I leave for Fargo on Saturday, and will be there until about the 21st of May. From there I will be driving out to Champaign, IL, via Dubuque, to visit some friends (Jason, Kjersti, and baby!). I will be in Champaign for 6 weeks, as a dean for a college (small group/suite of missionary ladies), and a fund raising coach. Following training I will be leaving for a 3 week pilgrimage to France, seeing the many wonders and beauties of the life of the Church in times past (hopefully to be replicated in fervor in the present!), and will then return home, the last week of July. At this point, I am not sure what campus I will be at this next year, but hope to find out soon, before training begins...no guarantees, just knowing what's going on for the next 3 months, at this point, is sufficing!

Wednesday, March 17, 2010

Turning a Leaf...and another leaf....and another...

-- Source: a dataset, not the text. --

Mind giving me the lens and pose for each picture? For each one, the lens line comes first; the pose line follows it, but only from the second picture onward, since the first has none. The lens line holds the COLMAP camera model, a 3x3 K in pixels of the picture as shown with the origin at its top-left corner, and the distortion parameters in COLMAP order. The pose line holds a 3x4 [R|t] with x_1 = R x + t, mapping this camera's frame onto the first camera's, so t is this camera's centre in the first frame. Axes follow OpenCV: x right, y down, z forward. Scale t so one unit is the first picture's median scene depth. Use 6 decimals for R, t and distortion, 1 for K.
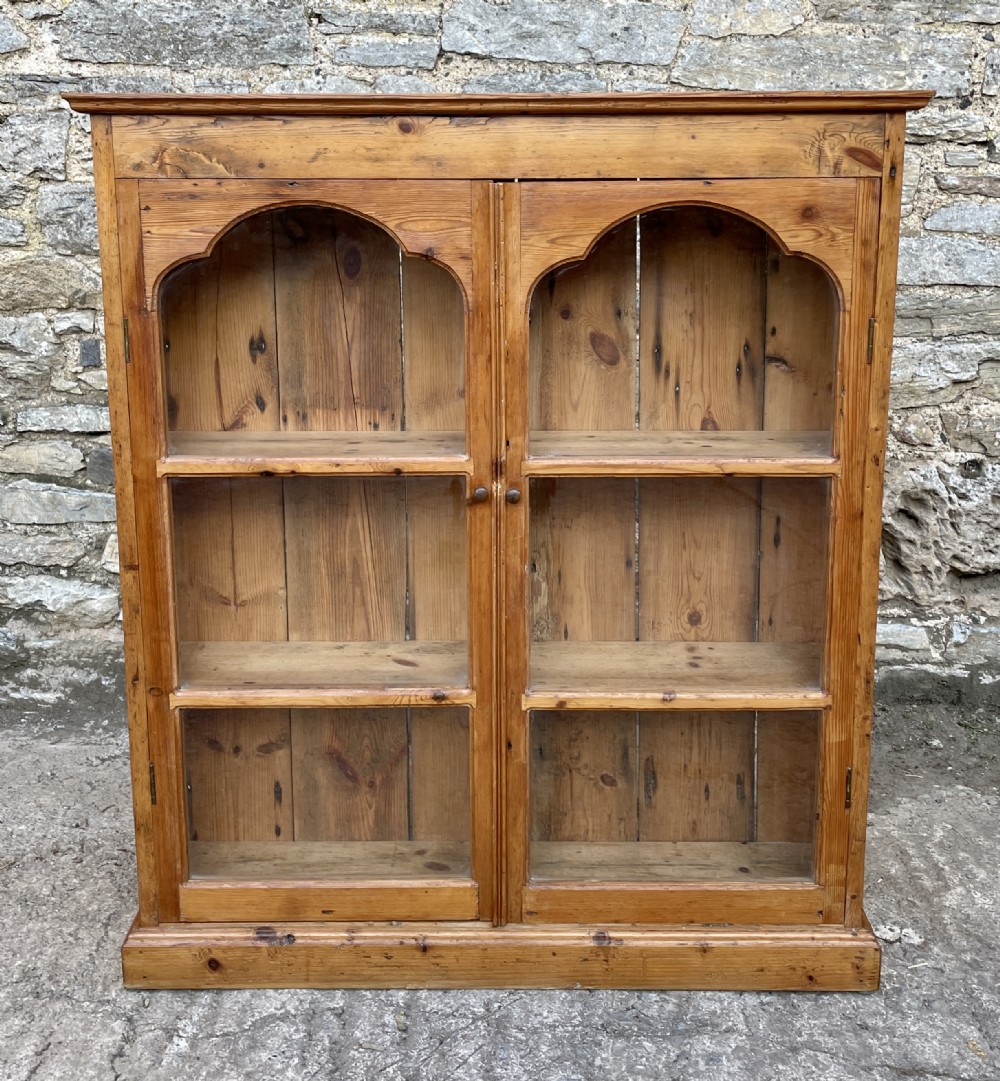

Well, Greetings, Brothers and Sisters- and the World around me!
I'm pretty new to blogging, so this will hopefully last more than a few posts within the first few weeks (believe me, I've seen it before, and know that I'm prone to it)! I'm pretty good at committing myself to trying new things, but knowing me... well, as the title of this post insinuates, I'm very good at trying. And again. And again. But as I know God to be the forgiving and merciful Father that He is, He won't give up on me, so I won't give up on me either!

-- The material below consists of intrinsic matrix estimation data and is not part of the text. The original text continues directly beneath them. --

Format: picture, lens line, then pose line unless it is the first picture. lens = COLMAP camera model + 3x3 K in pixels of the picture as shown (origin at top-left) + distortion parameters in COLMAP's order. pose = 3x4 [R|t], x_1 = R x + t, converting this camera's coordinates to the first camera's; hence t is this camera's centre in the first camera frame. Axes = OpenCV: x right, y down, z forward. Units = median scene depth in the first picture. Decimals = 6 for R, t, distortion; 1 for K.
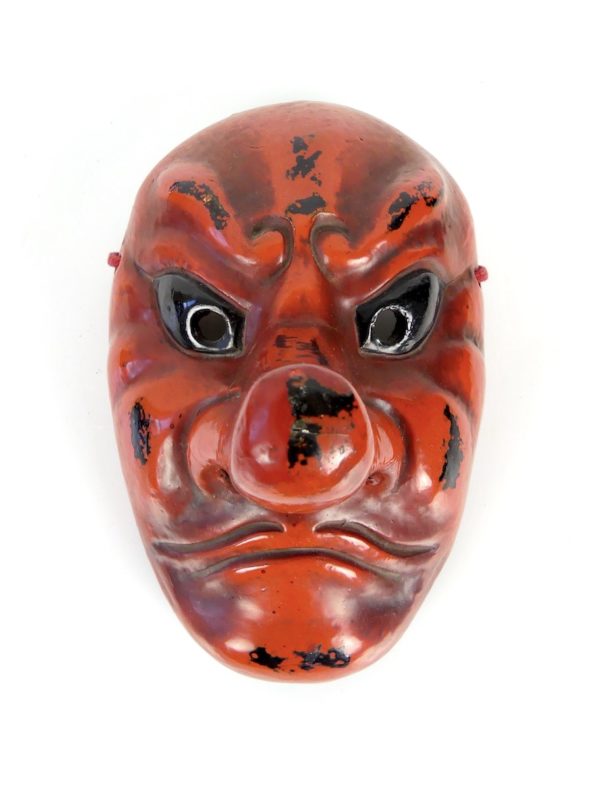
lens RADIAL K [[735.9, 0, 281.3], [0, 735.9, 397.7], [0, 0, 1]] dist [0.003970, 0.000118]
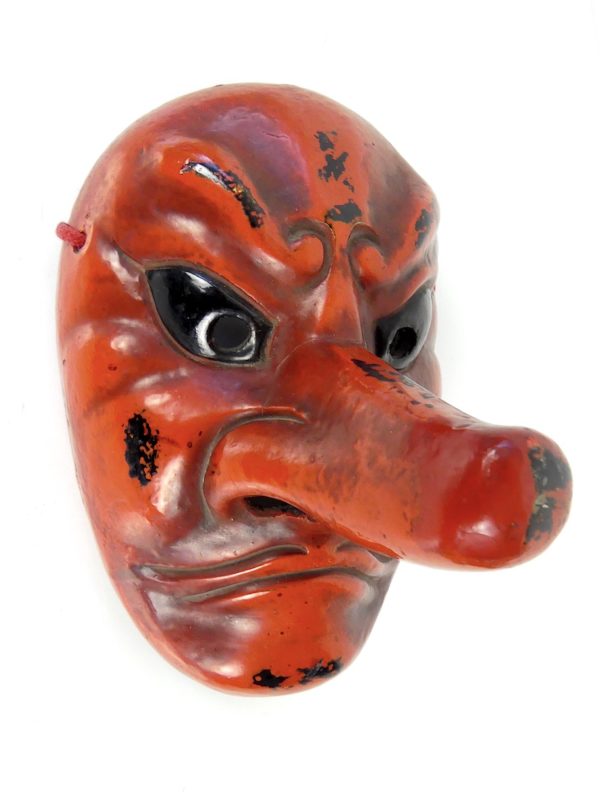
lens RADIAL K [[692.2, 0, 300.0], [0, 692.2, 400.0], [0, 0, 1]] dist [-0.004580, -0.001697]
pose [[0.916304, 0.013705, 0.400249, -0.355648], [-0.047146, 0.996156, 0.073822, -0.081785], [-0.397699, -0.086513, 0.913428, 0.186413]]
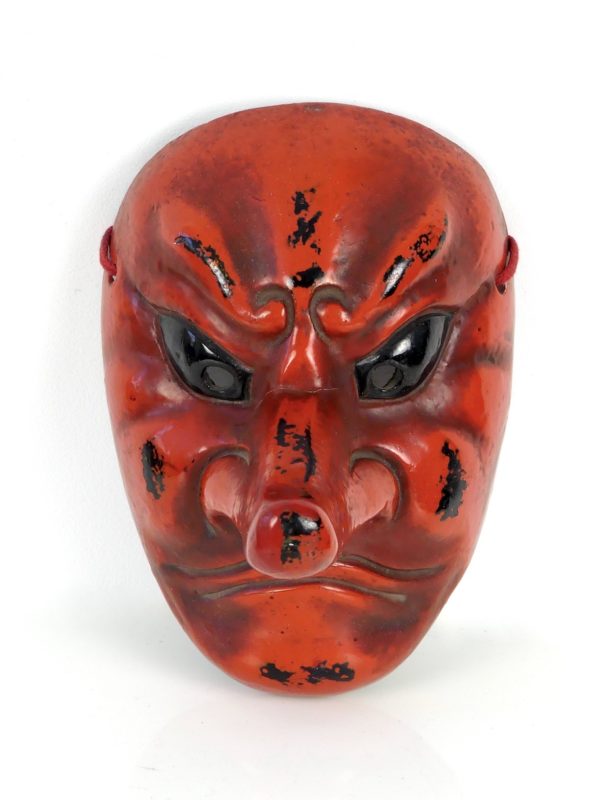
lens RADIAL K [[3824.7, 0, 300.0], [0, 3824.7, 400.0], [0, 0, 1]] dist [0.036802, -0.540930]
pose [[0.999572, -0.005490, -0.028749, 0.179280], [0.012738, 0.965949, 0.258420, -1.487637], [0.026351, -0.258676, 0.965605, -4.329181]]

The purpose of this is to share some of the insights that I've gained while being a missionary for FOCUS, The Fellowship of Catholic University Students, on a fairly regular basis. As many people who pray and support me are internet savvy, I think it will allow you the chance to see a little of the inner workings of my mind and heart as I see lives changed, including my own. I came into FOCUS with the hope of learning, and have been deeply challenged to continue my life as a Catholic beyond the life of a missionary, to let God penetrate my entire being. The funny thing is that I also came into this hoping to be made a saint....ha ha! I'm at almost two years, and can tell you that sainthood is something that takes a whole life, not just two years....even though I knew that, I think part of me thought, "Well, this is it! You can live a life easy in holiness after this." FOCUS has been the encouragement of my prayer life and living that out daily, and pointing out pretty regularly that I'm not perfect in it, but am striving for it. The battle that I fight is to grow in virtue (more on these later) and live ALIVE in a lackadaisical world.

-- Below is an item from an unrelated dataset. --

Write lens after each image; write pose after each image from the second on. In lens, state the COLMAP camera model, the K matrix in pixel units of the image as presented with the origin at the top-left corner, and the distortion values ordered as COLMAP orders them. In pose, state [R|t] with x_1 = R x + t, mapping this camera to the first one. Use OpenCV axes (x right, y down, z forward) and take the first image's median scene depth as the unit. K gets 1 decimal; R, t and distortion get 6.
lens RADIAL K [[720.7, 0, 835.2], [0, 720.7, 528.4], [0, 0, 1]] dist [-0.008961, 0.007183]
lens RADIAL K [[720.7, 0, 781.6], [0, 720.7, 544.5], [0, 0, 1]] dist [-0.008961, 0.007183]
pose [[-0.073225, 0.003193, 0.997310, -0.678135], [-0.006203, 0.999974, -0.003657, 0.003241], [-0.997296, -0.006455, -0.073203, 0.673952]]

Regarding the name of my blog, See Romans 12:1-2. I once read a funny children's book written in the 1960's, called "How to be a Nonconformist" by Elissa Jane Karg, it points out that we're all being nonconformists together...hmmm....I found that nonconformity to this day in age is actually living out goodness. The greatest nonconformist, however, is Jesus Christ- if you want to know how to truly rebel, stop thinking in terms of just following rules of religion, throw the box of "Christian niceness" out the window, really LISTEN, and love and live like Christ- in it's TRUEST sense. I've found Christ call my heart and love me even more profoundly when I start living, and stop thinking how much I need to follow the "rules." Granted, I need the service of rules to live, I don't live to serve the rules- what a way to live! Transforming the terms of obliging Christianity into freedom to love as Christ has.

That's all I've got for you today! God bless you, and I look forward to sharing my life even more!